NRL could use fake fans to fill out stadiums

Canterbury players will be given the option of running onto ANZ Stadium with artificial crowd noise blaring from the speakers as rugby league prepares for its first ever 'lock out' weekend.

The Daily Telegraph can reveal prerecorded crowd noise is one of several options being discussed by NRL officials as the code prepares to go behind closed doors for the first time in over 100 years.

With the Federal Government having suspended all gatherings of more than 500 people following the COVID-19 outbreak, all eight NRL games will be played in almost empty stadiums.

As a result, there have been discussions between broadcasters, clubs and venue staff about viable ways of maintaining an atmosphere for both players and TV audiences - including the use of 'canned' fan support.

There will be no fans at any of the games in Round 2. AAP Image/Dean Lewins.
There will be no fans at any of the games in Round 2. AAP Image/Dean Lewins.

The Bulldogs will be the first Sydney club to take the unprecedented step of playing in front of 80,000 plastic seats when they host North Queensland in Thursday Night Football at ANZ Stadium.

Despite having nobody in the crowd, both big screens at the Olympic Park venue will remain in use, while the shot clocks will also be used and referees will wear microphones as usual.

While ANZ Stadium has the ability to generate artificial crowd noise - and has done so previously - the final decision will come down to both the Bulldogs and host broadcasters, Fox Sports and Channel 9.

It is understood some TV executives would prefer the broadcast remain as "authentic" as possible.

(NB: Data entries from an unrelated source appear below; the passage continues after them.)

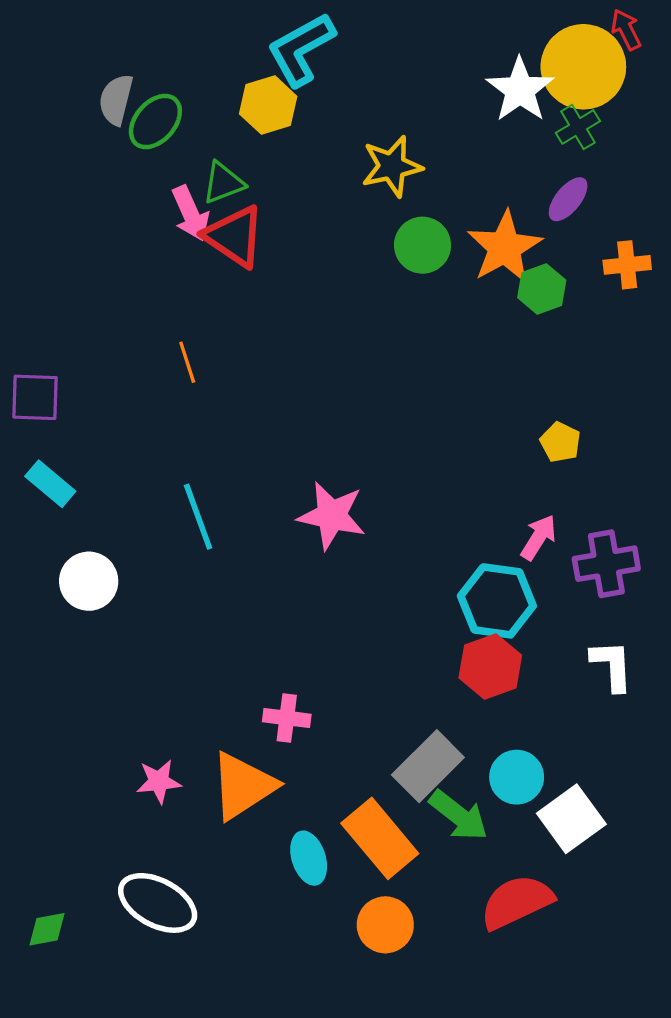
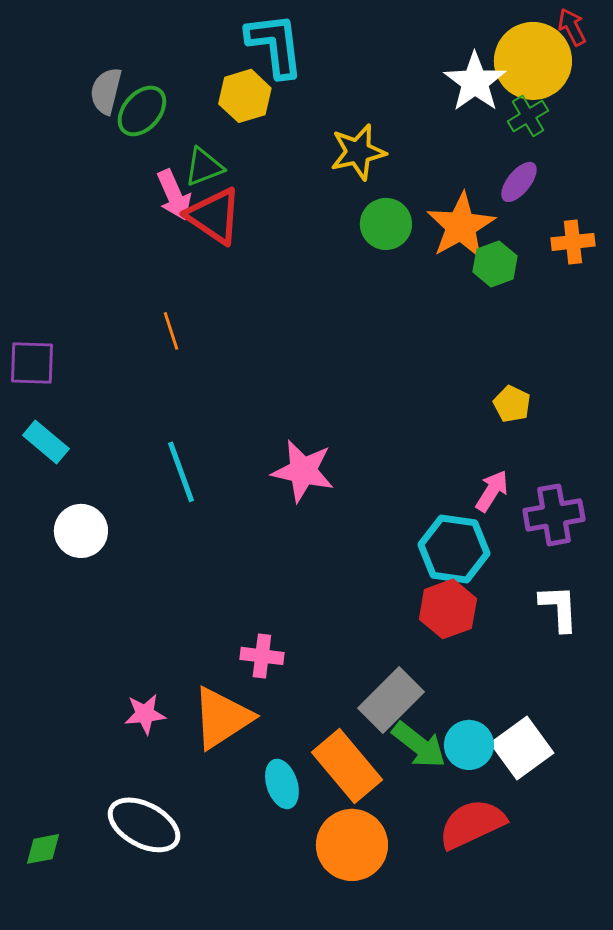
cyan L-shape: (301, 49) -> (275, 45), turned 112
cyan circle: (517, 777) -> (469, 745), moved
orange circle: (385, 925) -> (352, 845), size x1.4

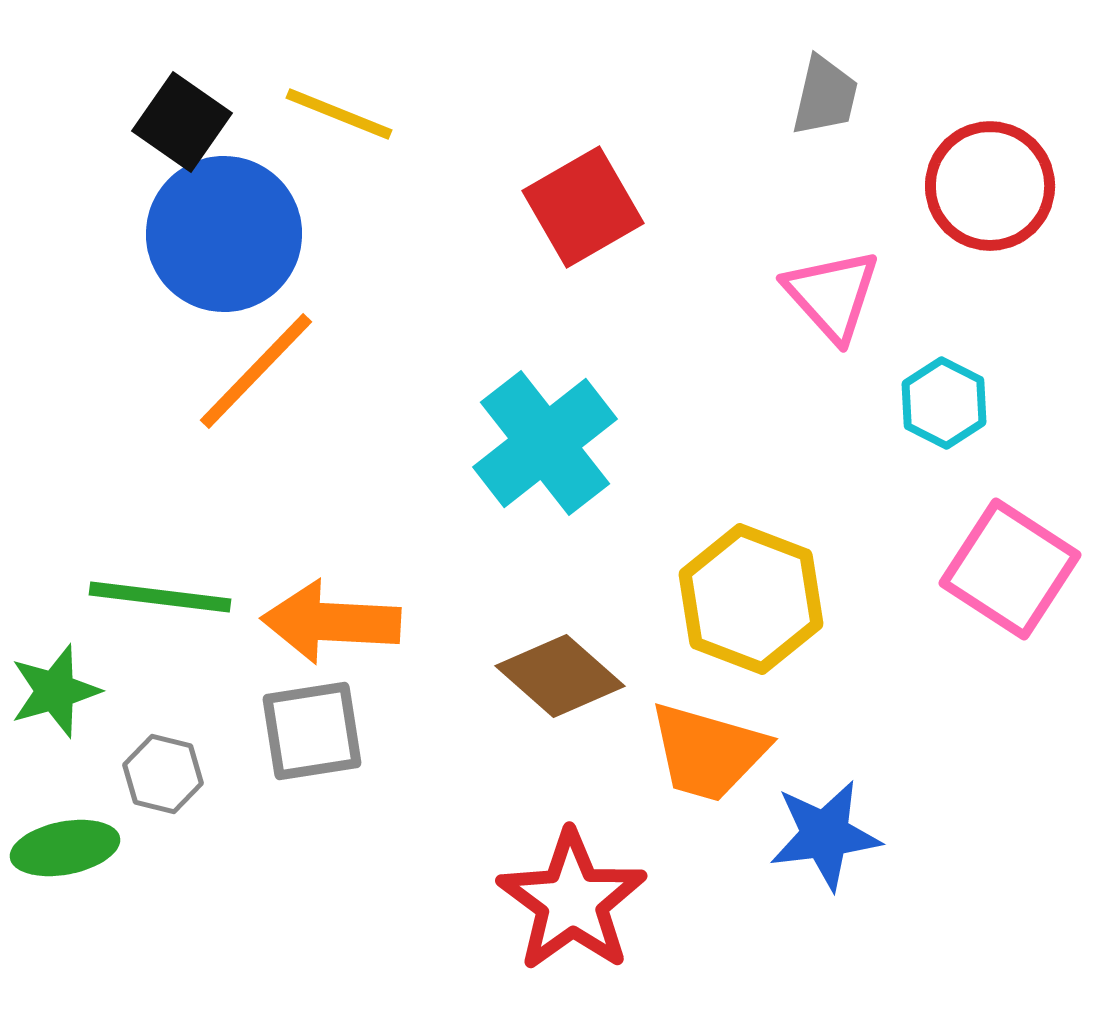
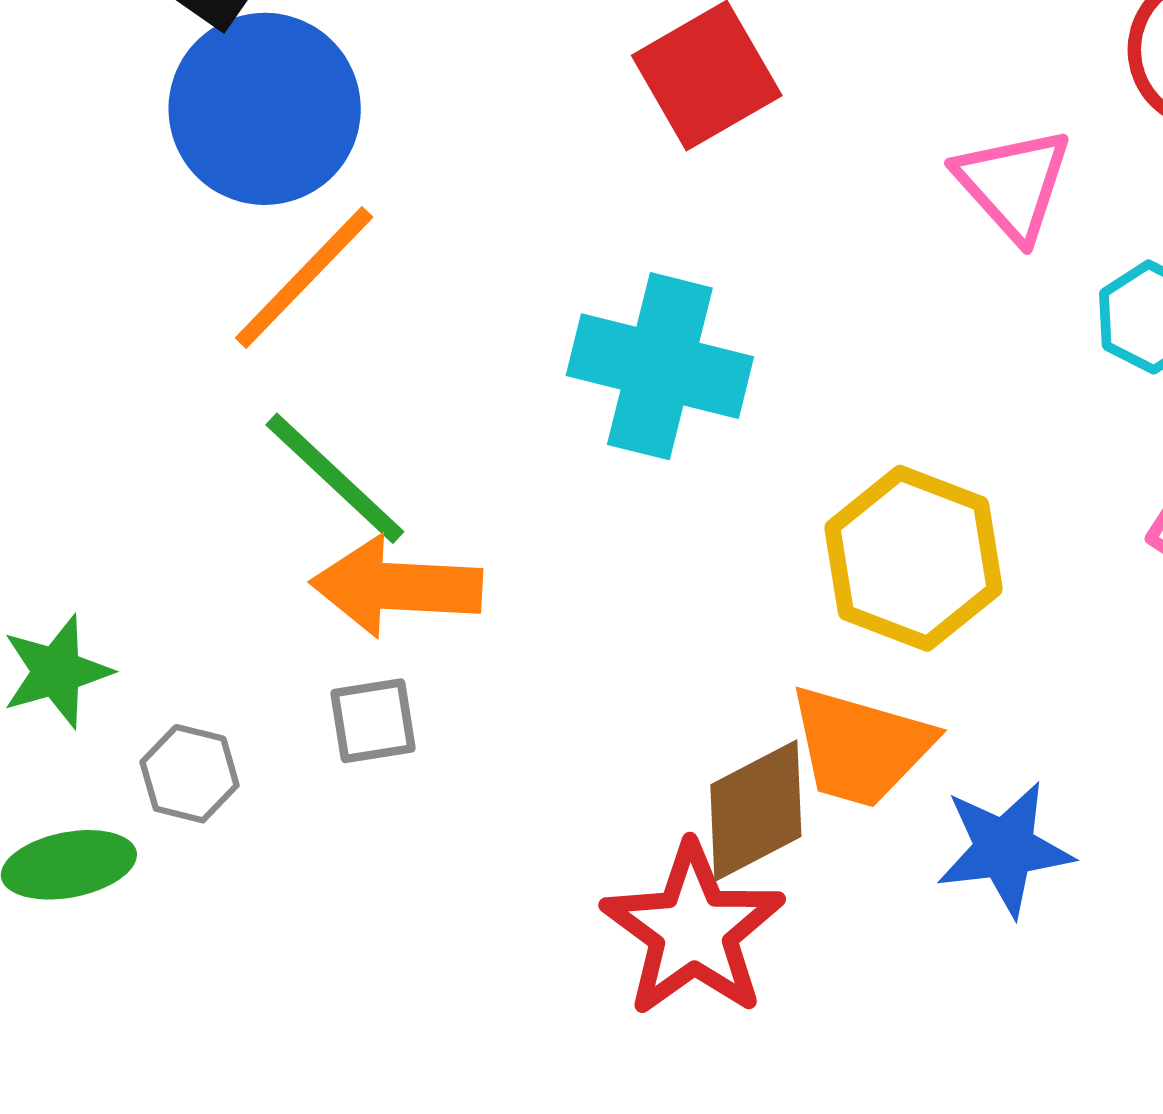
cyan cross: (545, 443) -> (660, 366), turned -38
green line: (160, 597) -> (335, 478), moved, turned 36
brown diamond: (560, 676) -> (756, 811), moved, turned -69
gray square: (312, 731) -> (373, 721), size x0.7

Regardless, NRL officials have confirmed all matches across Round 2 will fall under the 500 person limit being recommended by government.

Already, clubs have been ordered to bring only those staff essential to their team taking the field, which effectively means a ban on mascots, cheerleaders and various other game day employees.

The NRL is considering pumping in crowd noise. Picture by Gregg Porteous.
The NRL is considering pumping in crowd noise. Picture by Gregg Porteous.

There will also be strict conditions on dressing room access, each of which has to have been comprehensively cleaned before game day. It is understood only players, coaches and High Performance staff will be allowed entry into the sheds at either halftime or after the game.

Elsewhere, the Channel 9 commentary team has already agreed to call the game from its Sydney studios, while scores of stadium staff who would usually provide security, pour beers, even work as ushers have also been stood down.

The league expects the total number of people inside the venue for any one game this weekend to be somewhere in the 300s.

In a surprise twist however, the NRL was considering an increase to game day numbers in one unlikely area - ball boys.

Yet while every Steeden kicked out over the sideline will now have to be retrieved, rather than having the crowd toss it back, the league has decided to keep the number of ball boys at four.